Gerbera daisies are a flower native to South Africa and resemble the common daisy grown in many gardens in the United States but have broader petals with a larger center, usually in the same color as the petals are but may have variations depending on the actual color of the flower. Gerbera daisies come in yellow, orange, pink, red and white. As a cut flower, these daisies can really brighten up a room and make a beautiful dining room table centerpiece. As an indoor plant, gerberas can be beautiful, which can also be cut in a certain way so the plant continues to blossom during its growth span.
Growing the Gerbera Daisy
Gerbera daisies are best grown indoors in zones 3 to 6 where they can be kept warm during the colder nights of the fall and winter season. Because the flower is native to Africa, gerberas require a room temperature of 70 to 75 degrees Fahrenheit. If the temperature drops too low, the plant may die. Keep the plant's soil moist and remove any dead leaves when it blossoms. Gerberas like a lot of sunlight, so they are best placed near a picture or bay window where they can receive adequate sunlight.
Cutting the Gerbera Daisy
The gerbera can be cut at mid-length if the stems are long enough. The plant, if it gets too big and unmanageable for its indoor pot, can have the last of its flowers appreciated as a cut flower. Simply remove the flowers, allowing long enough stems for a vase to remain. Cut the stems at an angle to allow the water to enter the stems when they are in the vase.
Water for the Vase
Gerbera daisies benefit the best from filtered water versus regular tap water. Water that is too heavy in minerals will cause the flower to wilt and die too quickly. Filtered water that is of room temperature is best for this flower. Add a flower preservative that can be obtained from a florist, or one that is homemade that includes bleach and white vinegar diluted in water. The preservative will help this flower last longer.
Preparing the Gerbera Flowers for the Vase
Remove from the stems any leaves that would fall below the water level.
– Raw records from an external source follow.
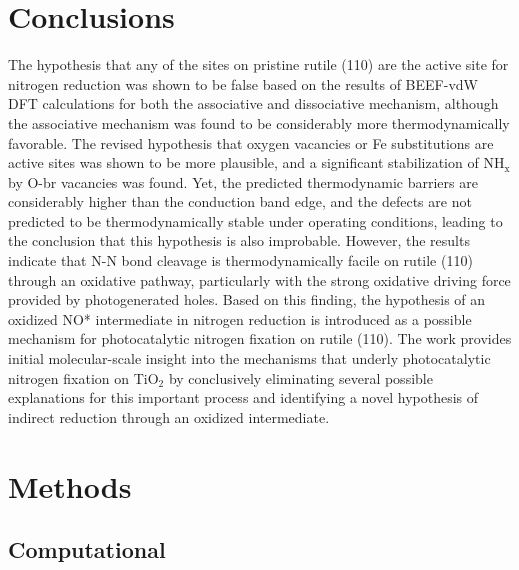\documentclass[journal=ascecg,manuscript=article,articletitle=true]{achemso}
\begin{document}
\section{Conclusions}


The hypothesis that any of the sites on pristine rutile (110) are the active site for nitrogen reduction was shown to be false based on the results of BEEF-vdW DFT calculations for both the associative and dissociative mechanism, although the associative mechanism was found to be considerably more thermodynamically favorable. The revised hypothesis that oxygen vacancies or Fe substitutions are active sites was shown to be more plausible, and a significant stabilization of NH$_{\mathrm{x}}$ by O-br vacancies was found. Yet, the predicted thermodynamic barriers are considerably higher  than the conduction band edge, and the defects are not predicted to be thermodynamically stable under operating conditions, leading to the conclusion that this hypothesis is also improbable. However, the results indicate that N-N bond cleavage is thermodynamically facile on rutile (110) through an oxidative pathway, particularly with the strong oxidative driving force provided by photogenerated holes. Based on this finding, the hypothesis of an oxidized NO* intermediate in nitrogen reduction is introduced as a possible mechanism for photocatalytic nitrogen fixation on rutile (110). The work provides initial molecular-scale insight into the mechanisms that underly photocatalytic nitrogen fixation on TiO$_2$ by conclusively eliminating several possible explanations for this important process and identifying a novel hypothesis of indirect reduction through an oxidized intermediate.

\section{Methods}
\label{sec:methods}
\subsection{Computational}
\end{document}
Wet leaves will turn the water sour and affect the life span of the cut flowers. Because the stems of the gerbera daisies can be soft, they can be supported with floral wire. Place a strand of green floral wire near the flower blossoms so that they do not droop over. Gently wrap around the stems, but not too tightly so the flowers are cut off. Twist the ends of the wire and cut off the ends. If necessary, the wire can be adjusted each time the water needs changing.
Changing the Water and Preserving the Gerbera
As with other cut flowers, the water for the gerbera needs to be checked regularly. Change the water every 2 days and trim down the bottom of the stems of the flowers at 1", always at an angle. Remove any dead flowers and leaves on the cut stems. Each time the water is changed, add a bit more of the cut flower preservative. The cut gerbera flowers will look healthy so long as they are cared for on a regular basis.